WHAT YOU WILL DO:
- 1) Summarize the email in two sentences.
- 2) According to the email, which memory flag was proposed for the CPU case?

[petsc-dev] Slow ViennaCL performance on KSP ex12

Matthew Knepley knepley at gmail.com
Mon Oct 12 14:29:27 CDT 2015


On Mon, Oct 12, 2015 at 2:13 PM, Mani Chandra <mc0710 at gmail.com> wrote:

> Hi Karl,
>
> My motivation was to avoid duplicating code for the CPU and the GPU. This
> is important considering that it takes a long time to test and make sure
> the code produces the right results.
>
> I guess, I can add a switch in my code with something like:
>
> if (usingCPU) use VecGetArray()
>
> else if (usingGPU) use VecViennaCLGetArray()
>
> and then wrap the pointers that the above functions return with OpenCL
> buffers with the appropriate memory flags (CL_USE_HOST_PTR for CPU and
> CL_ALLOC_.. for GPU)
>
> Hopefully, this will avoid unnecessary data transfers.
>

I do not understand this comment at all. This looks crazy to me. The whole
point of having Vec
is so that no one ever ever ever ever does anything like this. I saw
nothing in the thread that would
compel you to do this. What are you trying to accomplish with this switch?

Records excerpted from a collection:
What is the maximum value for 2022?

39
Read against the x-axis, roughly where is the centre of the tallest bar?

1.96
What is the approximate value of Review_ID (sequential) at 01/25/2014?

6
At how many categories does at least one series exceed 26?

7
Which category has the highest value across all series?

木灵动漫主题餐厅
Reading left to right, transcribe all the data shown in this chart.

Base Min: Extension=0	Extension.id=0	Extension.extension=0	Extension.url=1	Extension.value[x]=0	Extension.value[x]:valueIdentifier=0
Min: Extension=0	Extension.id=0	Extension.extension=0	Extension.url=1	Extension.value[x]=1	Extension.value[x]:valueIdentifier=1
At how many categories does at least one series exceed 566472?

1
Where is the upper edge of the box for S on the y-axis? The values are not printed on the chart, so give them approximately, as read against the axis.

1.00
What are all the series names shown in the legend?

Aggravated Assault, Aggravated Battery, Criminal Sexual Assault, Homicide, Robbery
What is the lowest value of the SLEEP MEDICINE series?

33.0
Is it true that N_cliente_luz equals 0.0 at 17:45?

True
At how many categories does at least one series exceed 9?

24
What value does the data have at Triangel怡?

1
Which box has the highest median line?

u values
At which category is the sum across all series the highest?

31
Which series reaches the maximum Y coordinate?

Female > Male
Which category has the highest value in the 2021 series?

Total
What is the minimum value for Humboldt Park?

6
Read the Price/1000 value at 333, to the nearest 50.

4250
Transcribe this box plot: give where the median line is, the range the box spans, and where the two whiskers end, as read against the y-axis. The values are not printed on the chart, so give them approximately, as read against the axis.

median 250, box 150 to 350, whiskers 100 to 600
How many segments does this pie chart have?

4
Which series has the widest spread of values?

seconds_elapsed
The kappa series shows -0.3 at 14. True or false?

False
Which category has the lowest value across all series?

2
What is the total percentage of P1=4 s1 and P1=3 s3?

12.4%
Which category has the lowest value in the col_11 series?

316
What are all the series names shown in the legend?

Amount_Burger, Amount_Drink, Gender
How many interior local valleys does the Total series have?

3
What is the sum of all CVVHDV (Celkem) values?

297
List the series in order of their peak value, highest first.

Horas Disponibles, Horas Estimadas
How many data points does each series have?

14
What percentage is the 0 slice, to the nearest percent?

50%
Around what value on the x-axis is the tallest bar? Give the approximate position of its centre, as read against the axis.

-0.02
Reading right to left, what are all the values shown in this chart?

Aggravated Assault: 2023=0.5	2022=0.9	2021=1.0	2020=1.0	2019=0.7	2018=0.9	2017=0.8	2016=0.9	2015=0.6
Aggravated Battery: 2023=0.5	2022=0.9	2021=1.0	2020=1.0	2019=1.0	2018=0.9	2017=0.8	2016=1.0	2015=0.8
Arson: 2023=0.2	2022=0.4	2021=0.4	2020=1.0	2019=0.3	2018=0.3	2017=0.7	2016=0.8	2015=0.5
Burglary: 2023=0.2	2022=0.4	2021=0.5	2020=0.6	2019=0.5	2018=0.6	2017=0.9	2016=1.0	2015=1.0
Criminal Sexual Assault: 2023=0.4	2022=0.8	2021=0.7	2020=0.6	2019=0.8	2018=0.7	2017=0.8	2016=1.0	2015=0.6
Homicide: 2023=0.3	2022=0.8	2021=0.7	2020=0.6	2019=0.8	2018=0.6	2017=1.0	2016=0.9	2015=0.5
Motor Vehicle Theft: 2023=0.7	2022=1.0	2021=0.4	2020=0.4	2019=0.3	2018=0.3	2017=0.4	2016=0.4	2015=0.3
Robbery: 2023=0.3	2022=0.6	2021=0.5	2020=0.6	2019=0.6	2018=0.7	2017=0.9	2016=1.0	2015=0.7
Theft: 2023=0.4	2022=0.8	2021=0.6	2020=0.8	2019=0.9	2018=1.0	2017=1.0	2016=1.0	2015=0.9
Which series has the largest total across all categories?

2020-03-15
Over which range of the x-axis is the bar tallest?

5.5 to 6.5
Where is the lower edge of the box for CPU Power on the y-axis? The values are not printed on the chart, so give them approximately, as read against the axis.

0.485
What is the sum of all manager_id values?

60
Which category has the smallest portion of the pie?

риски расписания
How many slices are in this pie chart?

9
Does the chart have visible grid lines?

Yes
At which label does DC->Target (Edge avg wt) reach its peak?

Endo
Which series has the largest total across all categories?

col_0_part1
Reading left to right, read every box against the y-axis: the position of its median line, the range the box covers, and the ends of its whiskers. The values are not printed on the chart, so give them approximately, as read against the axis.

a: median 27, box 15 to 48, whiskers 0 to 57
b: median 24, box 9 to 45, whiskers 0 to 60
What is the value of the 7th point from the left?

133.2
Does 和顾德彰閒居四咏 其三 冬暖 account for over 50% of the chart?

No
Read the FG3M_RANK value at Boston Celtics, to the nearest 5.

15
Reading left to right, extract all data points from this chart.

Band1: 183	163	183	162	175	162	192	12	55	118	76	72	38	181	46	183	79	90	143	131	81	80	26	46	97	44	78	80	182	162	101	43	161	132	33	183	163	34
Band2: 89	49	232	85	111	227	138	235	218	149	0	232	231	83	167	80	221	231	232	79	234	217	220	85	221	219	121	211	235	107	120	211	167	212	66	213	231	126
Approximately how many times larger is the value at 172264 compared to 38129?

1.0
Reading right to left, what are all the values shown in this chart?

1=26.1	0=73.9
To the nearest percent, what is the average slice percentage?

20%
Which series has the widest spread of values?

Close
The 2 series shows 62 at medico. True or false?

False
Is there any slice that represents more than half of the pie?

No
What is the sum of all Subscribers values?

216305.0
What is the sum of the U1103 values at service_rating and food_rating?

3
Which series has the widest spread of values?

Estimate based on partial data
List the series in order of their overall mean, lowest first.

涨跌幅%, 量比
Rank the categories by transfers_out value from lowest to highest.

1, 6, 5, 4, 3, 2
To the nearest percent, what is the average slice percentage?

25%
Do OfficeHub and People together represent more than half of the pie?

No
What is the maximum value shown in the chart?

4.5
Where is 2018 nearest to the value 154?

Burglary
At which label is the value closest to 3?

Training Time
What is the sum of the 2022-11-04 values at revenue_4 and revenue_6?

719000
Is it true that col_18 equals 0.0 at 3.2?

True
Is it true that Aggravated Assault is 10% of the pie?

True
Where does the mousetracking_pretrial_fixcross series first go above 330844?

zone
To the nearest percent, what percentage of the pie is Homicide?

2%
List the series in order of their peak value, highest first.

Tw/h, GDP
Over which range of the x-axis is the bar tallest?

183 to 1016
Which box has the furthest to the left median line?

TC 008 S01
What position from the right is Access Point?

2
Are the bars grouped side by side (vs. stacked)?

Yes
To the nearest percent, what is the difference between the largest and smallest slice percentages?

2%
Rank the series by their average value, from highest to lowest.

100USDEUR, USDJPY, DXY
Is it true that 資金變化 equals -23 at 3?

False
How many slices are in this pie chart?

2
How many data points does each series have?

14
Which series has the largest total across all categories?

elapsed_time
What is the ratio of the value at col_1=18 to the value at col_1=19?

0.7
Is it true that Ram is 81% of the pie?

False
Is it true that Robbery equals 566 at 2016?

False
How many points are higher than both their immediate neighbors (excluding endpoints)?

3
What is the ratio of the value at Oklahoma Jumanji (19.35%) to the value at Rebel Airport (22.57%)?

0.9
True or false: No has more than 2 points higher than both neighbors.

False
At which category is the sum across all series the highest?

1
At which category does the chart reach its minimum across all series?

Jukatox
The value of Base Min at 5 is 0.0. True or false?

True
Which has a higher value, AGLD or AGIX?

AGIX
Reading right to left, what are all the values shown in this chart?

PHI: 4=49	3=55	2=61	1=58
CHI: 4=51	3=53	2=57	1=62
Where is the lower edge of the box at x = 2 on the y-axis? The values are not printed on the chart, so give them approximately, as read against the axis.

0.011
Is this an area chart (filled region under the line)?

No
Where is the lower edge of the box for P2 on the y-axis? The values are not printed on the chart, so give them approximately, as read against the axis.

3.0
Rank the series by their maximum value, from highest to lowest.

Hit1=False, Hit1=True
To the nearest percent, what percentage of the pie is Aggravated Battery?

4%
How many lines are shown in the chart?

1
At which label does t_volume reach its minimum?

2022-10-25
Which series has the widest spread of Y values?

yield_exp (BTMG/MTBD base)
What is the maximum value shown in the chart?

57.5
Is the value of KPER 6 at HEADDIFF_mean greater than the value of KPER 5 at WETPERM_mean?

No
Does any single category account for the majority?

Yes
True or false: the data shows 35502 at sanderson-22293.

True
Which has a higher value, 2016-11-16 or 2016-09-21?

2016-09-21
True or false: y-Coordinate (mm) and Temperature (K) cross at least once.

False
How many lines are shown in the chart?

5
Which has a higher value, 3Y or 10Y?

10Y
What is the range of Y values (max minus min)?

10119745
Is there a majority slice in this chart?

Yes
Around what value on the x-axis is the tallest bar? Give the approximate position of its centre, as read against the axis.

TASK ANSWERS:
- 1) Replying to Mani Chandra, Matthew Knepley quotes a plan to avoid duplicating CPU and GPU code: switch between VecGetArray() and VecViennaCLGetArray(), then wrap the returned pointers in OpenCL buffers with suitable memory flags to avoid unnecessary data transfers. Knepley calls the idea crazy, says the whole point of having Vec is that no one ever does anything like this, and asks what the switch is meant to accomplish.

- 2) CL_USE_HOST_PTR